The title comes from the 1984 Wham! Christmas hit.
It had been planned that Coleman was to have left at the conclusion to Death in Heaven, but Moffat agreed to keep her on as she wanted to stay longer. This was the second time that Moffat had been in the process of writing Clara out of the series, only to have to amend the scripts to retain her. The first time Coleman had asked to stay, and this time Moffat and Capaldi had asked her to stay on.
The character of Shona was the planned new companion.
The inspirations for the story are pretty much explicit rather than hinted at. Several movies are referenced, and Shona just happens to have them on her Christmas DVD viewing list. These are Alien, The Thing From Another World and Miracle on 34th Street.
From Alien (1979) we get the look of the Dream Crabs as "Facehuggers". One of these spider-like creatures attaches itself to John Hurt's face to impregnate him with a baby Xenomorph. This film is actually referenced verbally within the episode as well, as a character actually describes the Kantrofarri as looking like "Facehuggers".
The Thing From Another World is the 1951 sci-fi movie which had already been one of the inspirations for The Seeds of Doom. It features a group of scientists at a remote scientific research station at the North Pole, who are threatened by an alien menace.
Miracle on 34th Street involves a New York department store Santa Claus who claims to be the real thing. In this episode we are left wondering for a time if Santa really is Santa. I presume that Shona is going to watch the superior original 1947 version starring Edmund Gwenn, rather than the 1994 remake with Richard Attenborough.
The base crew comprise Michael Troughton - son of Second Doctor Patrick - as Professor Albert; Natalie Gumede as Ashley; Maureen Beattie as Bellows; and Faye Marsay as Shona. Marsay had a notable role in The Game of Thrones (which also just happens to be on Shona's list). She played the bullying Waif opposite Maisie Williams' Arya Stark in seasons 5 and 6.
The character of Shona would have made for a great new companion, though we've no idea who might have played her had it been an on-going role.
This episode marks the departure of Samuel Anderson as Danny Pink.
Overall, an entertaining enough Christmas Special, but really an episode that would have worked just as well - if not better - as a standard one, without the Christmas trappings. Santa and the Elves are simply not needed.
Things you might like to know:
- The Doctor has encountered Santa Claus on a couple of occasions in the past:
- The First Doctor met him at the North Pole and discovered that children all over the world wanted TARDISes for Christmas. A Demon Magician was also hampering Santa's efforts to deliver toys. The Doctor used the TARDIS to duplicate toys for Santa and the Demon was lured away into space. This was all in the 1965 TV Comic strip "A Christmas Story".

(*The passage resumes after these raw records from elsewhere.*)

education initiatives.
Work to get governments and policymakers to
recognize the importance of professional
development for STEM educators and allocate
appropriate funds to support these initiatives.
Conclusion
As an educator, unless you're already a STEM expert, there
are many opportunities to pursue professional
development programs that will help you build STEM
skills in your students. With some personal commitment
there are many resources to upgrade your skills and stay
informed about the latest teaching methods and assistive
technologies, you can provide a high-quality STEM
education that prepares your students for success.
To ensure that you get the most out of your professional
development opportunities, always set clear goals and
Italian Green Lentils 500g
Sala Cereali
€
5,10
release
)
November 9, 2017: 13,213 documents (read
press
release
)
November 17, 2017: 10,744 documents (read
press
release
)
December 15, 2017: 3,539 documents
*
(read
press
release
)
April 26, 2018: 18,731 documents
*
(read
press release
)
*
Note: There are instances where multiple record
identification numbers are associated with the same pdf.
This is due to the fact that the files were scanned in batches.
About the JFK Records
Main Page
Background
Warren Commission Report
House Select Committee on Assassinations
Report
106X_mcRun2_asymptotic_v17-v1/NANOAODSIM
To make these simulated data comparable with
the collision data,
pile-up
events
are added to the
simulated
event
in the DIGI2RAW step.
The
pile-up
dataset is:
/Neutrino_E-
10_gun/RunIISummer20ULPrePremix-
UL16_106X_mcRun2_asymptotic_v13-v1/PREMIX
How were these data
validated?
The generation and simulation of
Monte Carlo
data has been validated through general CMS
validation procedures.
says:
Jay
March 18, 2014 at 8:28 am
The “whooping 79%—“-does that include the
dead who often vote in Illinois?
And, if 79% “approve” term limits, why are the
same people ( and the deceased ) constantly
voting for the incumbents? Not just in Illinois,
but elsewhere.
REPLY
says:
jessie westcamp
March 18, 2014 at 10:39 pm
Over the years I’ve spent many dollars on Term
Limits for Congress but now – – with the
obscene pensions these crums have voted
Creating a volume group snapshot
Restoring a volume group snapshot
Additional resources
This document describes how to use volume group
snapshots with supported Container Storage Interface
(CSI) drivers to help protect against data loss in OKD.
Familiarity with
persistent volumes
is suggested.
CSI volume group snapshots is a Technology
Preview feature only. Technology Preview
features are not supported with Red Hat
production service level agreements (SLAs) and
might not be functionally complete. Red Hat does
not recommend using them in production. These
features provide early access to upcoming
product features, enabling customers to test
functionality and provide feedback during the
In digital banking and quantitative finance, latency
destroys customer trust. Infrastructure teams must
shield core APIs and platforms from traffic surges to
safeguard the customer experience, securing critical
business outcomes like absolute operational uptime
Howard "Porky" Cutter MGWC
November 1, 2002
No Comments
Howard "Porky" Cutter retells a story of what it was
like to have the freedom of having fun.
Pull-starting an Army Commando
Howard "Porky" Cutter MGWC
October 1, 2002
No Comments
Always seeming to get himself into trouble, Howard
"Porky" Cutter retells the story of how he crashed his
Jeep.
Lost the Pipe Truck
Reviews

- In the 2010 Christmas Special, A Christmas Carol, the Doctor attended a party in 1950's Hollywood at which Father Christmas was supposedly a guest. The Doctor claimed that Santa's real name was Jeff.
- The Doctor is offended to hear that there is a sci-fi horror movie called Alien, which he thinks is racist. However, he had previously recommended that someone see the film in the 2009 animated adventure Dreamland.
- Moffat considered having K9 feature in this story.